→ Instructions to follow
Print all entries below exactly, without images.
[Opening Dataset records section]
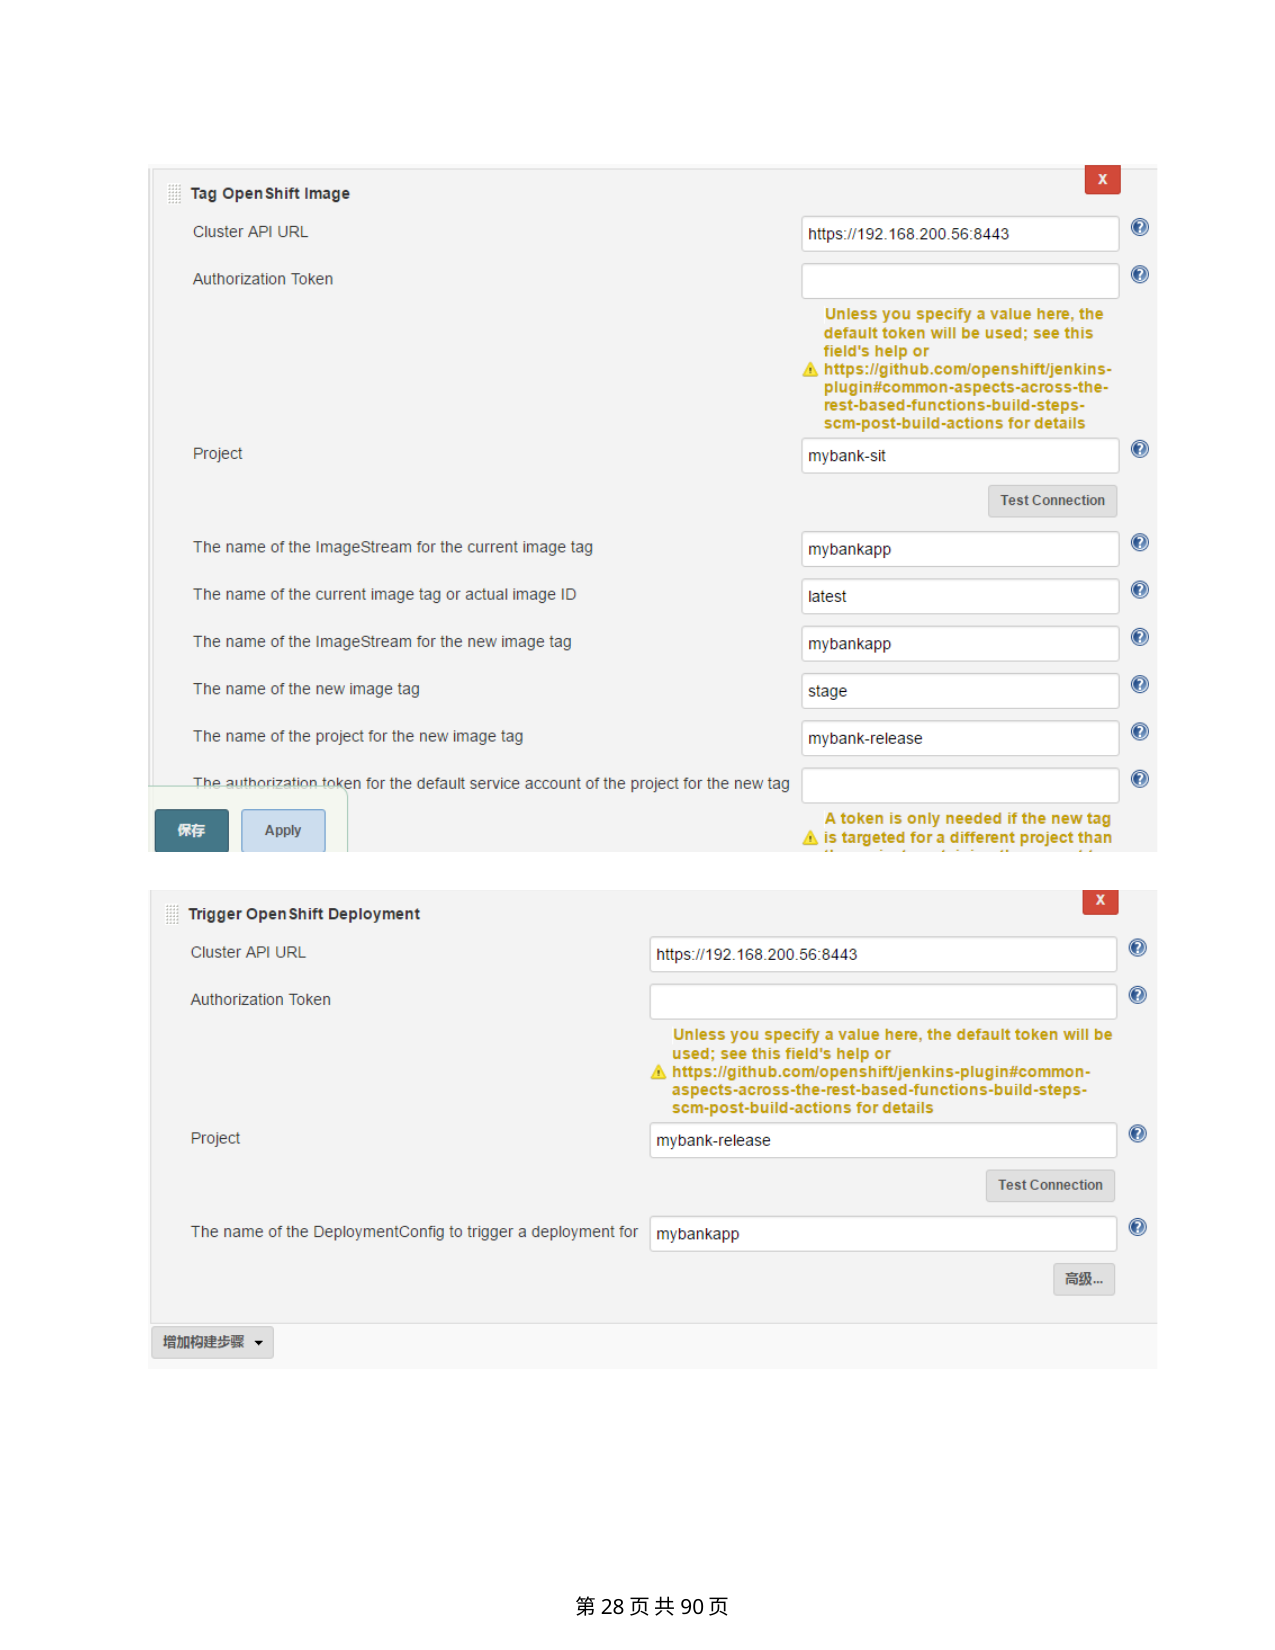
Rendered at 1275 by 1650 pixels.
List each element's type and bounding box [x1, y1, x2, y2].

picture [148, 890, 1158, 1369]
picture [148, 164, 1158, 852]
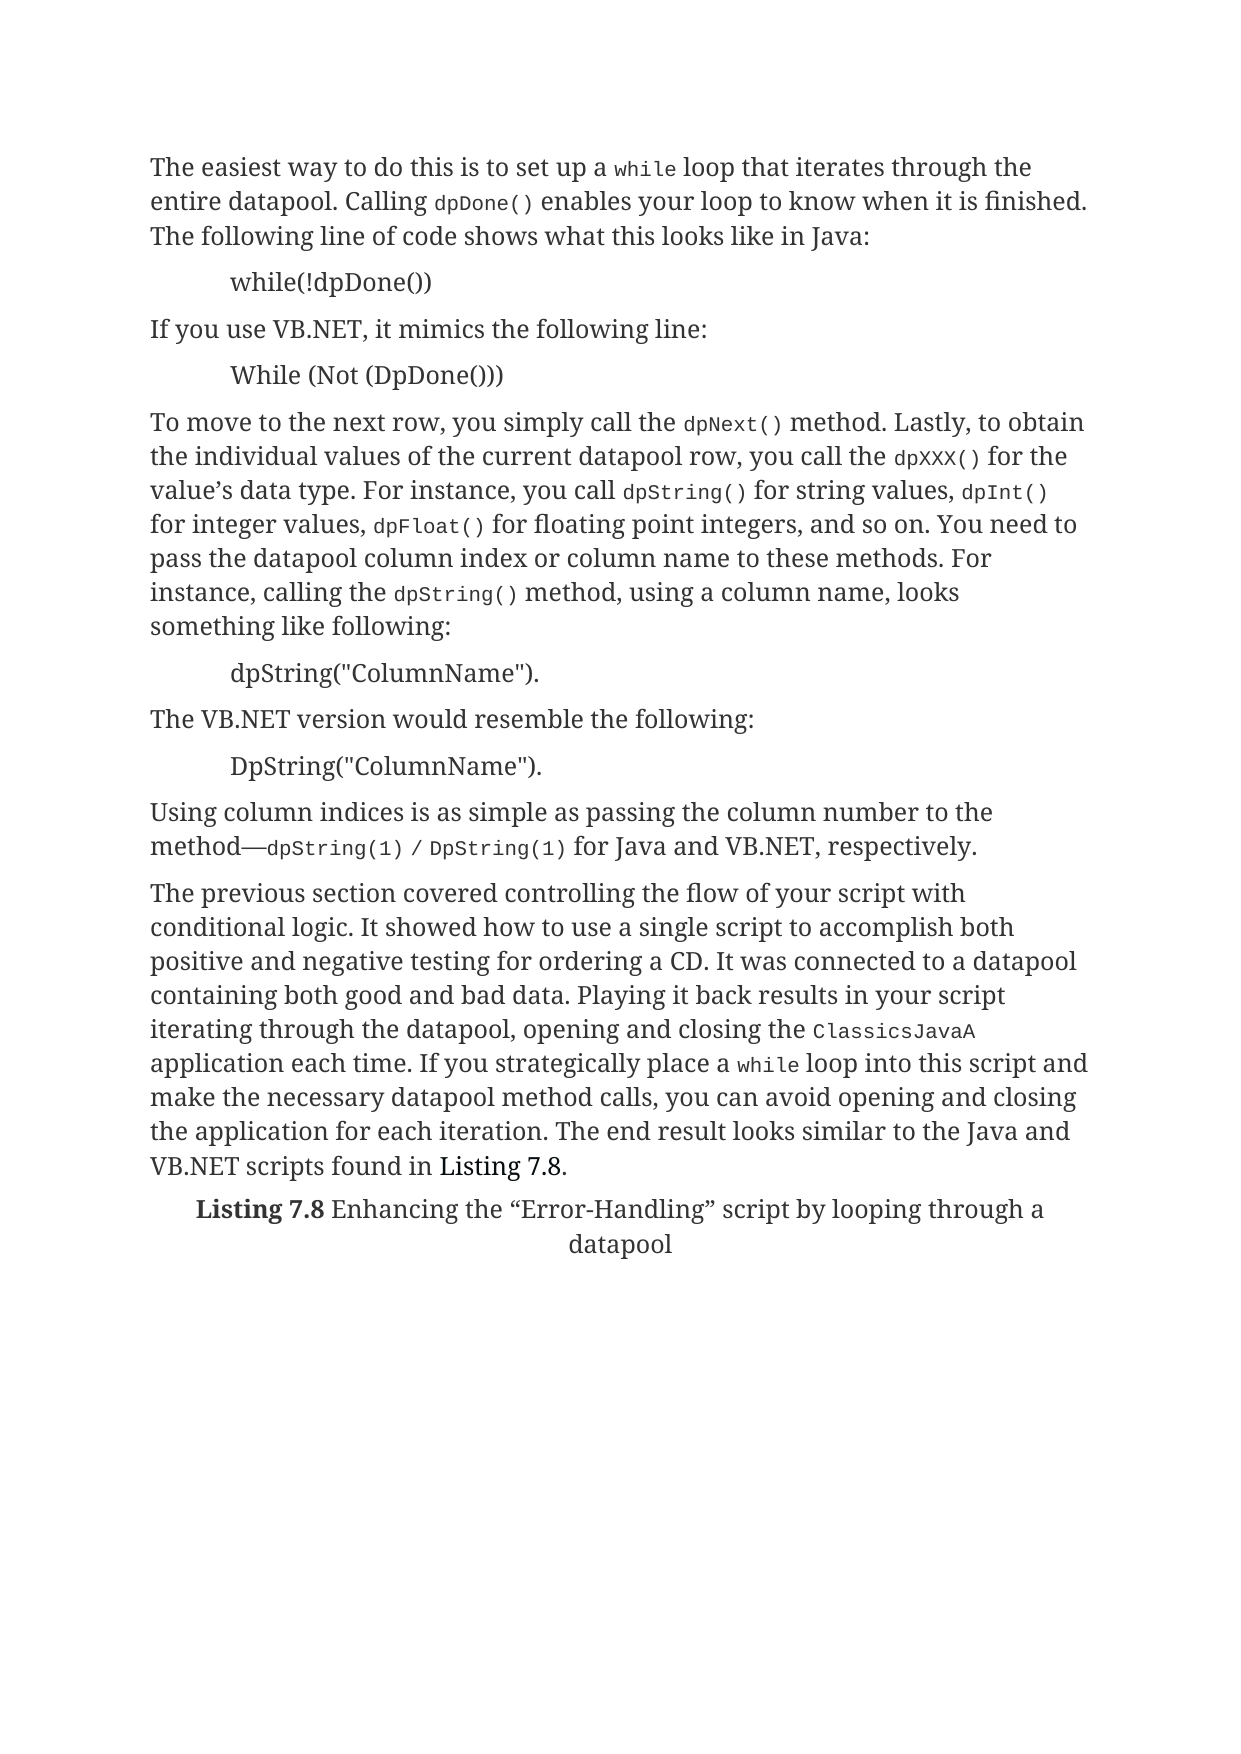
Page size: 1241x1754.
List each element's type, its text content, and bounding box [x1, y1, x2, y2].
[Closing Dataset records section]
→ Answer section
Rendered at 1275 by 1650 pixels.
List each element's type and bounding box [x1, y1, x2, y2].

picture [148, 890, 1158, 1369]
picture [148, 164, 1158, 852]
Page size: 1241x1754.
List each element's type, its text content, and bounding box [x1, y1, x2, y2].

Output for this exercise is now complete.